In January 2013, I started having episodes of severe abdominal pain. The first time it happened, I wound up in an ambulance at one o’clock in the morning. Severe pain, vomiting, always accompanied by the worst stench ever – sulfur.
Doctors couldn’t figure it out, any of the times I went back for the same complaint. Gallbladder? Acid reflux? No idea?
I got referred to a gastroenterologist for an endoscopy. It came back clear. Additional testing for my gallbladder was recommended, the results came back okay. I was referred to a surgeon to possibly remove my gallbladder but he laughed me out of his office. The gastroenterologist suggested I start taking probiotics. The abdominal pain vanished. But my skin started acting up. That was in April.
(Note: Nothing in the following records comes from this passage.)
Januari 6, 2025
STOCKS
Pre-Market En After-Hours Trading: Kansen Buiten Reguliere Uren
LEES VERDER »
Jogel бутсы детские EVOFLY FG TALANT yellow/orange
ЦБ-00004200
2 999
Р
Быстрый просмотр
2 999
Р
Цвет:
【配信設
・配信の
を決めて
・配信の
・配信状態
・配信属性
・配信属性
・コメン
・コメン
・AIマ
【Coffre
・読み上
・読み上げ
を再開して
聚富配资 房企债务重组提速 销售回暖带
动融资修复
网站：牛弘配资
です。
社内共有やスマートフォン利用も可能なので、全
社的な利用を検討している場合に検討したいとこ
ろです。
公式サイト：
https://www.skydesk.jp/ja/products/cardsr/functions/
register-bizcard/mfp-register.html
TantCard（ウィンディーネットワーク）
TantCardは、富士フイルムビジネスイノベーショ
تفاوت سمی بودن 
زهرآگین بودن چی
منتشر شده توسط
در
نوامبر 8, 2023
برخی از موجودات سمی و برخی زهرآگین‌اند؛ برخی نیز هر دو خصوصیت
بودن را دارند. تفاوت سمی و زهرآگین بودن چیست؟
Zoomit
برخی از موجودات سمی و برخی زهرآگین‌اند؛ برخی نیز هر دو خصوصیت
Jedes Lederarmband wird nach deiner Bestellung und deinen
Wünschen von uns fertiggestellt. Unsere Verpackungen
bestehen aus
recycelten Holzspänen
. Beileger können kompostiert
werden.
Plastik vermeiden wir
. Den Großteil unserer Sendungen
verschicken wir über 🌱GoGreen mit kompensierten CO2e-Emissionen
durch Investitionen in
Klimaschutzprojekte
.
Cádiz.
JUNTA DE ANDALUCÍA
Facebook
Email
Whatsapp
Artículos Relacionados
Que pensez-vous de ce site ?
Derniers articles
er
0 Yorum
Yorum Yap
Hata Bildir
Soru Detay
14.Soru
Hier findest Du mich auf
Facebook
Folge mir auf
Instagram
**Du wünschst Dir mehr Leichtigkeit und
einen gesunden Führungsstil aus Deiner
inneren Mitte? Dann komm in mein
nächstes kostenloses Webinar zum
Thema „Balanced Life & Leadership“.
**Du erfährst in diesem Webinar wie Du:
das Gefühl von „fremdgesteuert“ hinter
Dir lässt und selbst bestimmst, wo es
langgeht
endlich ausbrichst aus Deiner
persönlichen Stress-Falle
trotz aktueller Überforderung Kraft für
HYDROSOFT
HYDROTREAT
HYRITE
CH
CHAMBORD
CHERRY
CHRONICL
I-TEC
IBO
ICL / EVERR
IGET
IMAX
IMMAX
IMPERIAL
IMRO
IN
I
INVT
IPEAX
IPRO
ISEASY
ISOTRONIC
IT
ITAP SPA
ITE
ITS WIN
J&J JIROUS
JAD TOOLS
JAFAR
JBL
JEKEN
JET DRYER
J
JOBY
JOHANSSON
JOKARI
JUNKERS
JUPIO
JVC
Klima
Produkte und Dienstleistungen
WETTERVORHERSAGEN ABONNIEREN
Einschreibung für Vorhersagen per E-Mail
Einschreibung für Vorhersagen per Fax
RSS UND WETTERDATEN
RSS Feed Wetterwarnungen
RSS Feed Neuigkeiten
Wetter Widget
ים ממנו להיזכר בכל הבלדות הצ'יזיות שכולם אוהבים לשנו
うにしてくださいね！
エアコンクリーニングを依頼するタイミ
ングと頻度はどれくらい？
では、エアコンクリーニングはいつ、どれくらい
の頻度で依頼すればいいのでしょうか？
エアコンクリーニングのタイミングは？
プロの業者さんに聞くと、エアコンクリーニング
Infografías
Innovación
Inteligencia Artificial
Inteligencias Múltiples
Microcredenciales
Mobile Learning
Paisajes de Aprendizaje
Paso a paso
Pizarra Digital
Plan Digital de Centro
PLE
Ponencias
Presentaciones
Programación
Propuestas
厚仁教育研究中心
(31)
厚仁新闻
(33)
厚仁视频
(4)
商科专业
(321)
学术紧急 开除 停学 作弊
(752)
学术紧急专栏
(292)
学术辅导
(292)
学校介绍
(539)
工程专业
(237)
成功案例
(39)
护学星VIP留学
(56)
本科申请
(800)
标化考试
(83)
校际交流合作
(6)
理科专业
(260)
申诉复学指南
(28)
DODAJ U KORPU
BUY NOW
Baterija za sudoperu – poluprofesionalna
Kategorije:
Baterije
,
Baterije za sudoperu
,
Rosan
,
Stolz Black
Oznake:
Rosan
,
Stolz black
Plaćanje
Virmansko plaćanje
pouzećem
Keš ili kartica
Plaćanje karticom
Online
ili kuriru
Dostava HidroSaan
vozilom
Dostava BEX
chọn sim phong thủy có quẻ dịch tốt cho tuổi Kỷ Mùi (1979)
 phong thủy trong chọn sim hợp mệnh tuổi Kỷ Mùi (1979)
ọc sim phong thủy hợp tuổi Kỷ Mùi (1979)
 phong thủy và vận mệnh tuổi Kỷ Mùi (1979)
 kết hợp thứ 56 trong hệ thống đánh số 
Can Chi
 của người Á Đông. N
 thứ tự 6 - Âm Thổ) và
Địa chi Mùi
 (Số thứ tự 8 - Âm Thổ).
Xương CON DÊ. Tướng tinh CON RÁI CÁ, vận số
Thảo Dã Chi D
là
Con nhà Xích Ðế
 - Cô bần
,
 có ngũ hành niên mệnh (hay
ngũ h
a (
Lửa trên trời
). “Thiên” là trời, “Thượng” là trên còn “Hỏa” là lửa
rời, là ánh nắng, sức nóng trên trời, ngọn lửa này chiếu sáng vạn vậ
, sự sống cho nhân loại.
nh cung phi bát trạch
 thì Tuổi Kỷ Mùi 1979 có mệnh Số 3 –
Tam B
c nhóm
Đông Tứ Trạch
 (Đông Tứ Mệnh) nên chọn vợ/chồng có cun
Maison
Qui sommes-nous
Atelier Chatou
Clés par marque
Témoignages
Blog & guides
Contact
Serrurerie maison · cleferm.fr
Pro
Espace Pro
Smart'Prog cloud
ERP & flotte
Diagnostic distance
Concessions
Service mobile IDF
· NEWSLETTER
In August, I saw Dr. M. for the first time. He said I was suffering from Dermatitis Herpetiformis (celiac disease). He prescribed Dapsone and Doxepin. I went home and tossed every single thing in my house that contained wheat or gluten. Every dish was scoured and sterilized, the toaster was gone, produce washed with vinegar (to kill any errant proteins?) before being rinsed with water. We don’t eat meat that has been fed grains anymore. I haven’t eaten any pork products since last summer, I haven’t eaten red meat since December, I’ve barely started eating (organic) chicken again, but only with every scrap of fat carefully removed first. I haven’t eaten shellfish since I was four and almost died. I haven’t eaten soy in years. I have painstakingly removed wheat/gluten from my life (and my husband’s) since August. I avoid oats because of the possibility for gluten contamination, and all beans and peas, because they’re in the same family as soy. Last year we got our own chickens, so I can eat eggs that are ‘safe.’
I am not better.
I’m wondering if part of my problem is undiagnosed lupus? It would explain a lot of things in my life, that I haven’t even been able to share here, but I don’t ‘need’ it to be lupus, or celiac disease. I just want help. I want to be better. I want to be in my twenties, and actually be able to live. I want my husband to come home at the end of the day to a wife and a life that I don’t feel ashamed of, for dragging him into this miserable, unsolvable hell.
I went to my primary care physician today, asking to have my medical history looked over again, to see if there is anything that didn’t make sense at the time that could be revisited, to pursue any ideas concurrently with celiac disease. I got the usual: not a clue, wow that’s tough, best of luck to you speech that I’ve been getting from different doctors and specialists and emergency rooms for more than two decades.
The suicide rate of people with your condition is very high.
I’m not sure what my “condition” is, because I’m doing everything ‘right’ and it’s not helping. And I’m not suicidal. But I get it. I really do.
If any of this sounds familiar, if you’ve ever known someone go through something like this, please share. I’d love to know what helped.